Text passage>

=-=-=-=-=

What if I want to buy copious amounts for a party? Or there was a discount so you want to stock up? This seems a bit shortsighted, it is not always the case that if you buy something then you need to consume it right away.
Weird take. There’s a massive difference between a centralized government-run system and a decentralized system run by individual companies.
Credit scores are closest but limited to financial behaviors
They are also very much not decentralized.
Look, social credit is neither a new concept nor is it destined to be some Orwellian/Black Mirror/Authoritarian tool that keeps undesirables enslaved in low-wage work or targeted for “reeducation” - that’s a decision we allow Governments or Corporations to make on our behalf by refusing to bother regulating these systems or holding bad actors accountable.
The sooner we accept that this is possible, that it’s already here in many cases, the sooner we can begin negotiating regulations in good faith with one another. Maybe it’s placing limits on the data corporations can gather and retain, or maybe it’s preventing the government from acquiring private data without transparent judicial warrants tied to crimes. Maybe it’s something else entirely!
All I know is the current status quo enriches Capital while harming people, governments, and Democracy. I think that’s bullshit, and we should do something about it.
I'm speaking from a Swedish perspective but for a long time already we had these "credit checks", where a company can quickly order a check on a customer to see if they're eligible for paying via invoice, or installments. And the consumer gets a letter in the mail notifying them of each credit check and who requested it. They basically see if you have any large debts, and what your reported income is.
But now some companies have gone even further and actually invented a credit score for us, that you have to pay them a subscription fee to see.
All this is an organic progression driven by corporations who simply want to know if consumers are worth their time and risk.
And that I have a choice of phones, or even no phone at all, and none of my phone options is legally permitted to execute me.
Further down, the article argues that switching costs between private companies are ‘enormous.’ I don’t know if they are that large, but however painful it is to switch from Apple to Google, it’s orders of magnitude easier than moving between nation-states.
It notes that private systems ‘increasingly collaborate.’ Sure, and that can be a problem. But there’s a huge difference between a patchwork of systems which collaborate and a pervasive, inescapable State.
Finally, it notes that governments purchase private data. Sure, but are they using that data to restrict fundamental freedoms? They may be (Canada’s restriction of economic rights for folks who donated to protesters comes to mind — although I don’t think that was actually enabled by purchasing private ‘social credit’ data).
> Utah's House passed a law banning social credit systems, despite none existing in America.
Does the article contend that Americans live in a social credit system, or that none exists in America? It can’t have it both ways!

=-=-=-=-=

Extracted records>
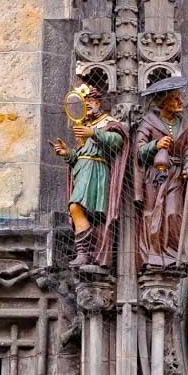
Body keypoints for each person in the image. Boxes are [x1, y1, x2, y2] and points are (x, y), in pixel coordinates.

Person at [50, 81, 129, 270]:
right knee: (77, 209)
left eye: (89, 102)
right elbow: (80, 155)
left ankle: (85, 252)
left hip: (96, 171)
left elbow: (117, 141)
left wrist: (93, 132)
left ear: (98, 103)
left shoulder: (108, 123)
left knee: (76, 207)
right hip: (82, 171)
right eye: (83, 104)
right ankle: (85, 253)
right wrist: (67, 154)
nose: (87, 106)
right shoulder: (84, 126)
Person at [134, 75, 188, 269]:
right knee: (154, 212)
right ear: (163, 102)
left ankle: (172, 253)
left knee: (173, 213)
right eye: (175, 98)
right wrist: (156, 145)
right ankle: (153, 254)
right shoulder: (149, 122)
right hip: (155, 175)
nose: (180, 102)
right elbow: (139, 150)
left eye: (179, 97)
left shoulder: (183, 124)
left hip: (176, 175)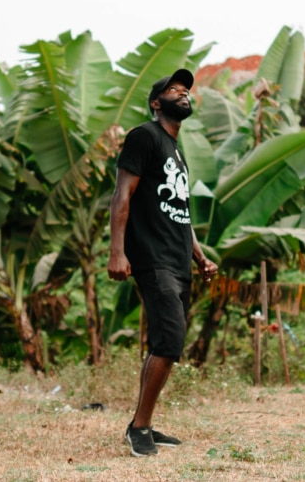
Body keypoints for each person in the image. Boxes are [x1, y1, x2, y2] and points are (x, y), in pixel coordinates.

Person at [108, 67, 218, 457]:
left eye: (186, 89)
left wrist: (200, 256)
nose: (183, 93)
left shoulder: (176, 152)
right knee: (170, 341)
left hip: (177, 259)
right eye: (174, 89)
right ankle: (139, 428)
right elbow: (122, 195)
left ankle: (143, 424)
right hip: (152, 257)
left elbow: (180, 212)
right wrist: (117, 251)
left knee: (165, 342)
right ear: (156, 103)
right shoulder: (144, 136)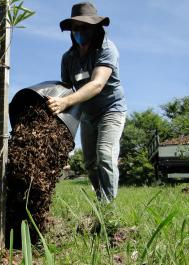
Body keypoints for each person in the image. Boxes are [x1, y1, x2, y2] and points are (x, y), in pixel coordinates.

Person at [47, 2, 127, 202]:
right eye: (75, 28)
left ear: (95, 27)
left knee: (105, 155)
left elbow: (97, 84)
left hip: (111, 109)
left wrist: (65, 102)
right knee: (91, 163)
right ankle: (102, 201)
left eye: (84, 27)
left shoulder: (107, 49)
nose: (79, 32)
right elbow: (64, 89)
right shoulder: (68, 58)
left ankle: (109, 211)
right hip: (87, 114)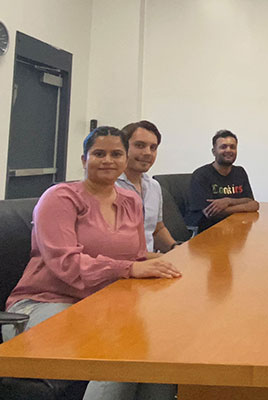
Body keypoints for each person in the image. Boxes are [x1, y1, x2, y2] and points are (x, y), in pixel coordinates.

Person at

=-=-=-=-=

What to do>
According to the social credit discussion above, what does a consumer in Sweden receive whenever a company orders a credit check on them?

Response below>
They receive a letter in the mail notifying them of the credit check and who requested it.